Quantify the Business Value
Determine the potential business impact based on validated evidence.
Make Evidence-Based Decisions
Choose whether to continue, adapt, or discontinue the prototype.
Validation Metrics
Three critical signal categories that guide the decision to continue, adjust, or stop development.
Financial Value
Quantifiable impact on revenue, cost savings, or operational efficiency. It determines the economic case to continue or stop.
Prototype Performance
Technical metrics such as availability, performance, and quality. It shows whether the prototype meets requirements or needs functional adjustments.
Learning and Feedback
Qualitative and quantitative insights from users or the market. It identifies opportunities to adjust the product design or business strategy.
Phase 3 – Functional Prototype
This phase produces the evidence needed for a clear decision: Go / No-Go / Iterate.
Prototype Validation Evidence
Concise documentation of test results, key performance metrics, and direct user feedback that supports the decision.

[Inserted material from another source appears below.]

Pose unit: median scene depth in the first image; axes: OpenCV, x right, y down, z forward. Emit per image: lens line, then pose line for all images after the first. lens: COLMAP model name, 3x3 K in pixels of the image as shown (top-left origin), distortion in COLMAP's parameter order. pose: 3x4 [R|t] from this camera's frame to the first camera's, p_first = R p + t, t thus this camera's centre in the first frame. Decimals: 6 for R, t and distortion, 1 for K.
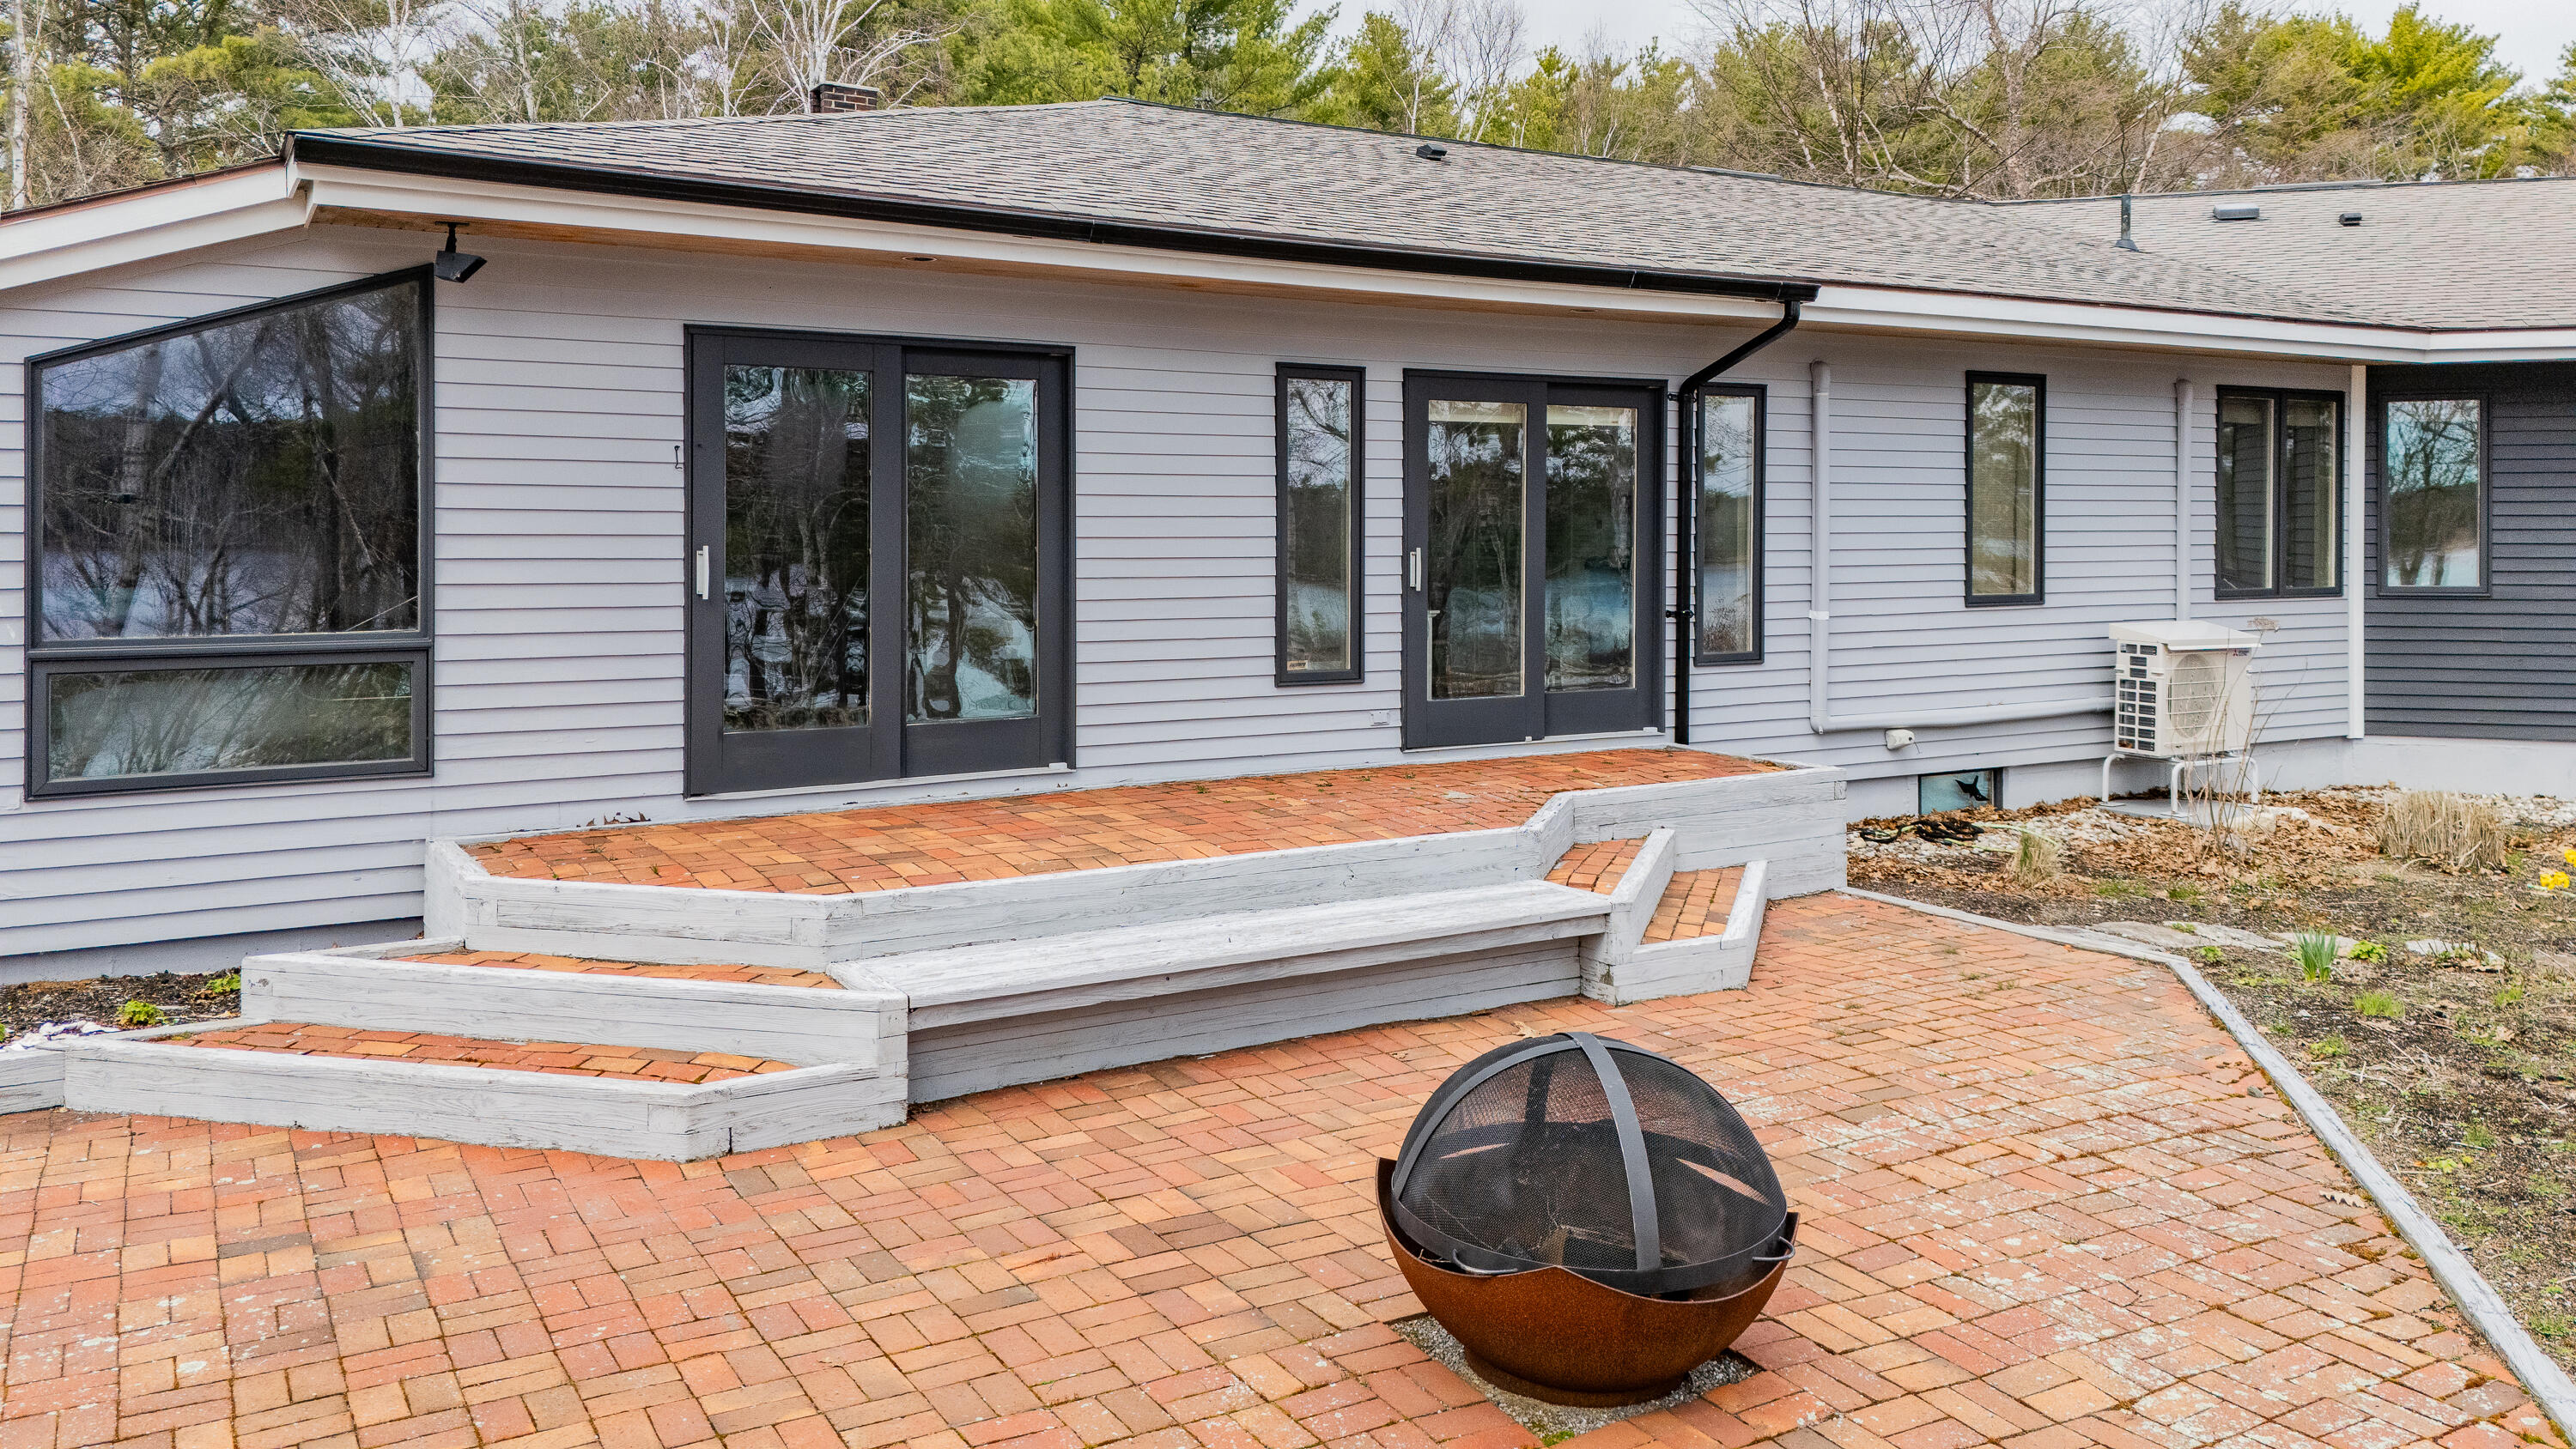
lens RADIAL K [[1838.7, 0, 1281.2], [0, 1838.7, 680.7], [0, 0, 1]] dist [0.084068, -0.067298]
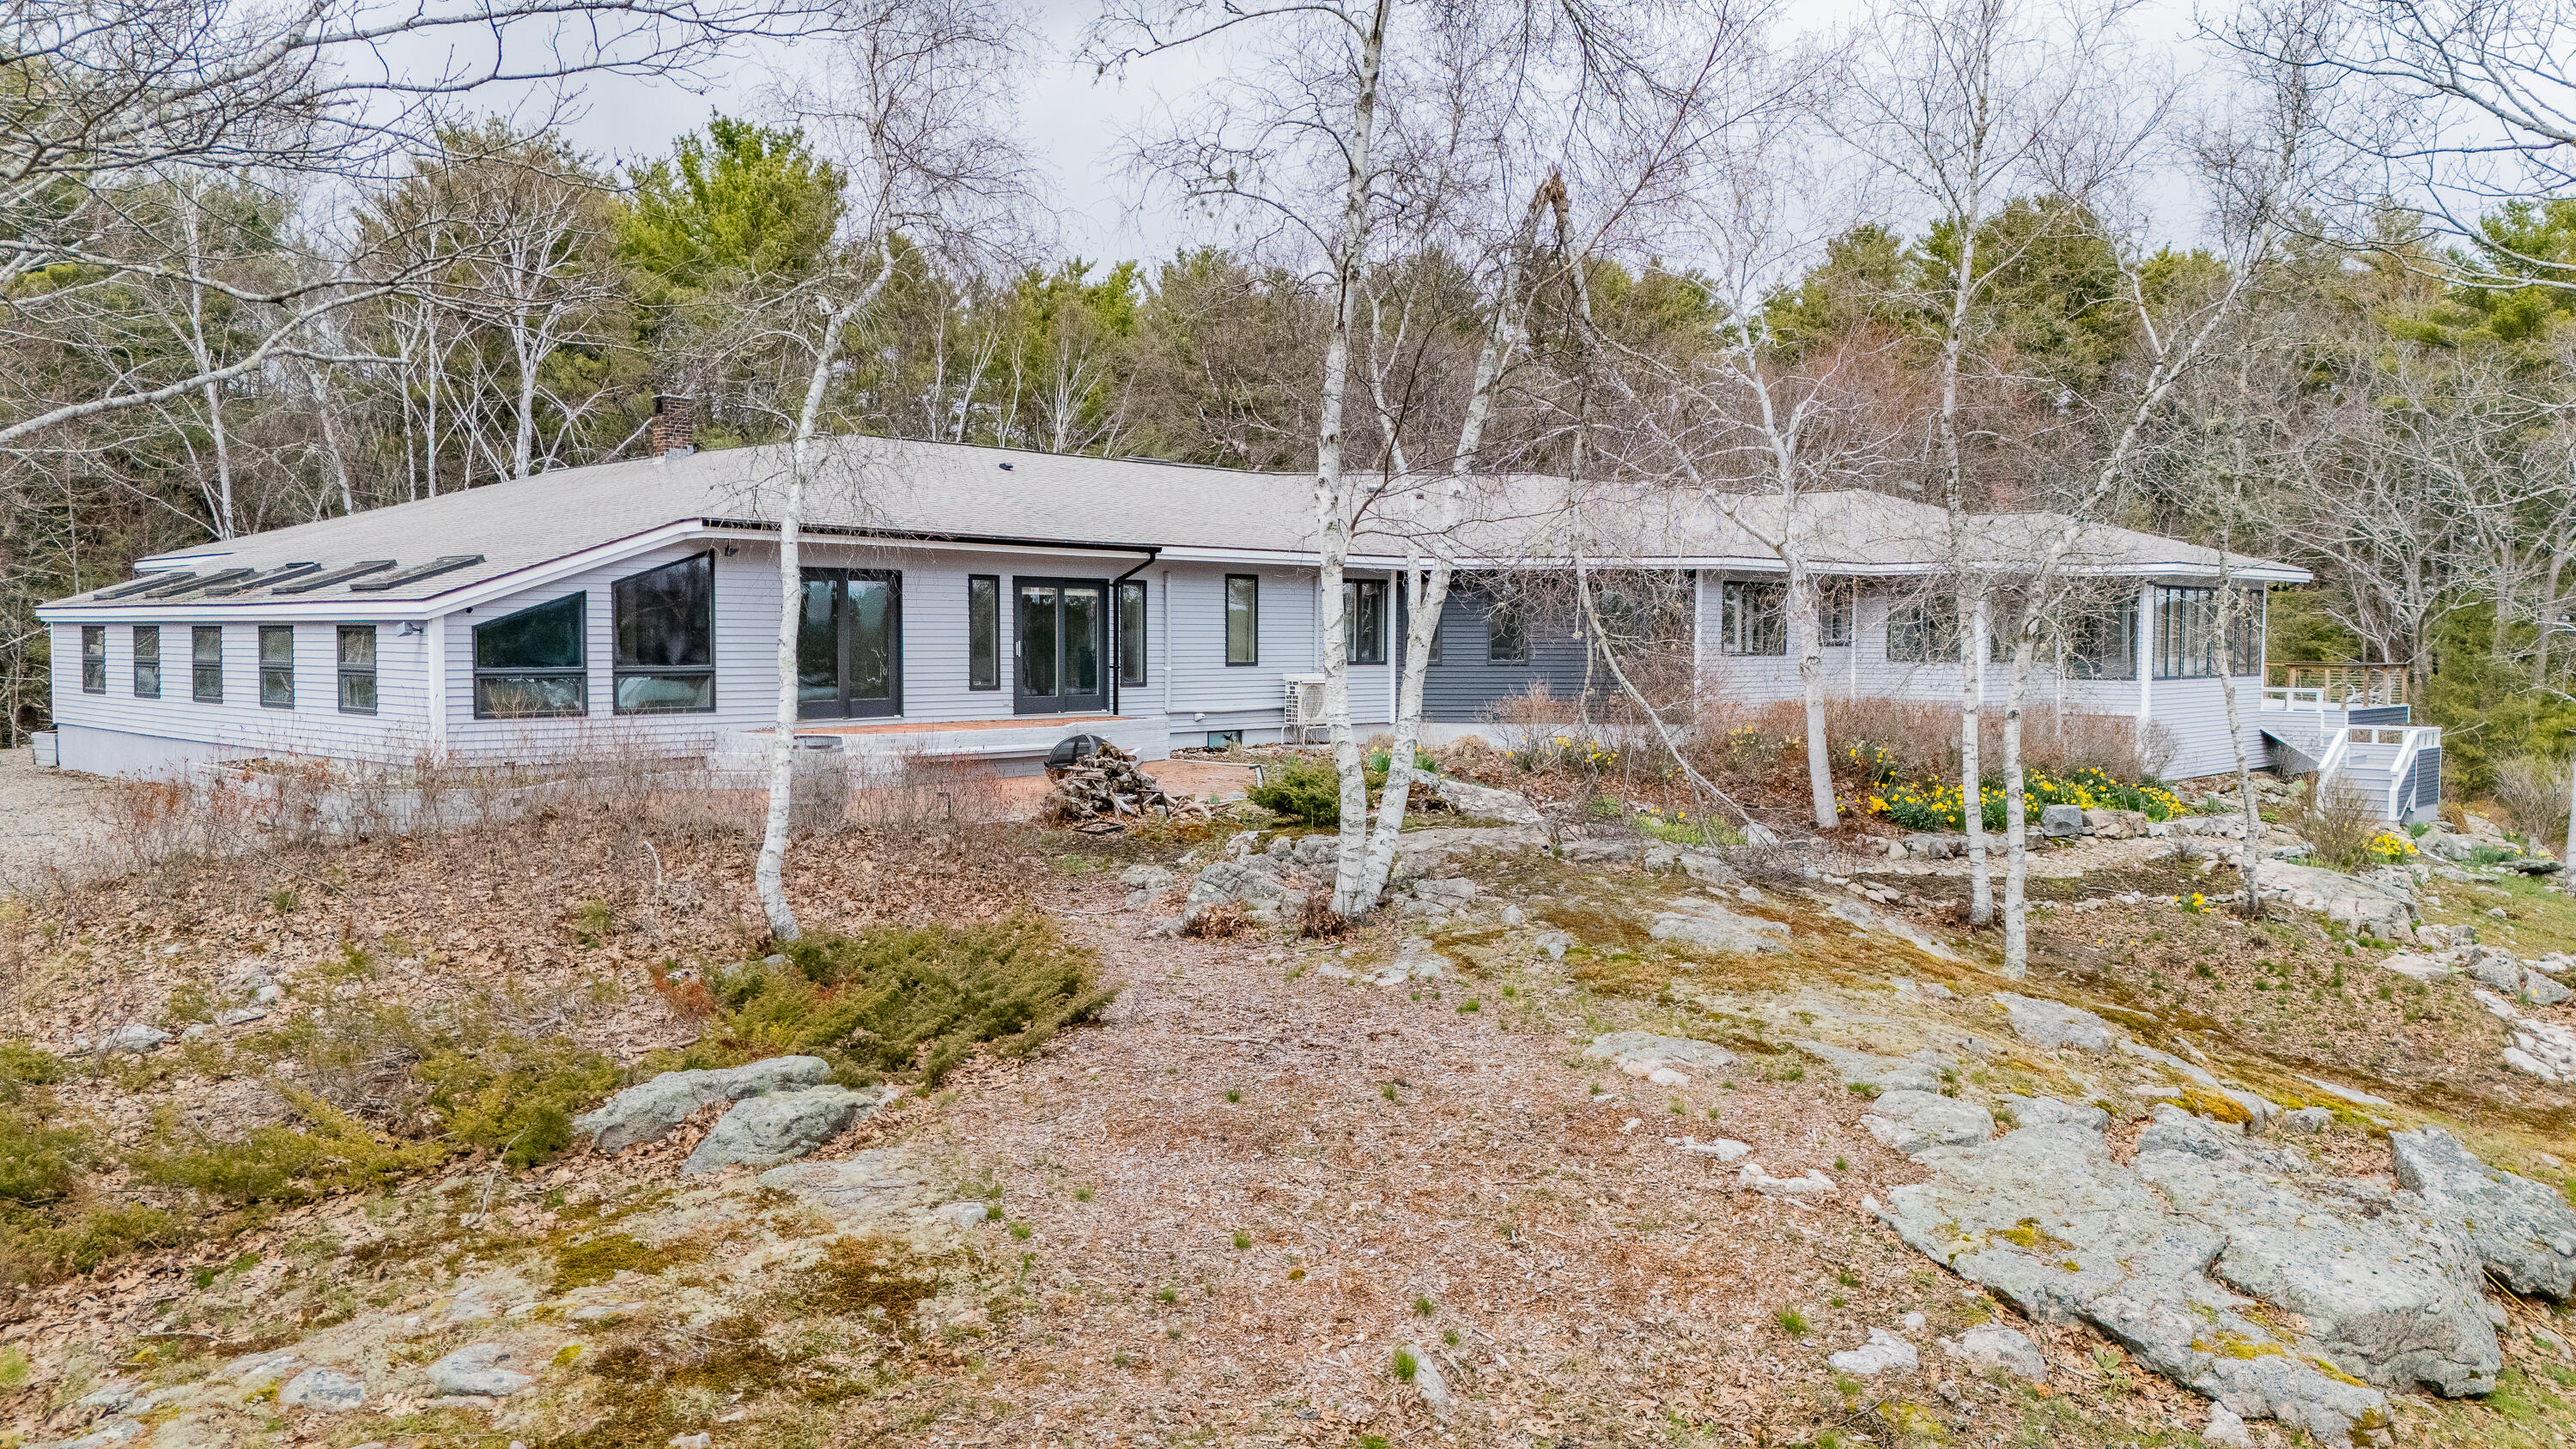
lens RADIAL K [[1838.7, 0, 1281.2], [0, 1838.7, 680.7], [0, 0, 1]] dist [0.084068, -0.067298]
pose [[0.960806, -0.000470, 0.277222, -0.284973], [0.015633, 0.998499, -0.052488, 0.124742], [-0.276781, 0.054765, 0.959371, -1.588220]]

Initial Operating Metrics Review
Assessment of efficiency, stability, and resource consumption, providing concrete data on technical and operational viability.
Validation of Business Hypotheses
Confirmation or rejection of the core problem assumptions, based on tangible evidence from the market and users.
Evidence-Based Executive Recommendation
A clear action path — continue, adjust, or stop — backed by the evidence gathered during the phase.
Lessons Learned and Adjustments
Identification of the key insights and learnings needed to optimize future iterations and delivery strategy.
Investment Estimate for the Next Stage
A detailed projection of the resources and costs required if the prototype advances to implementation.

This phase protects capital. Only what proves value moves forward. It can be executed independently.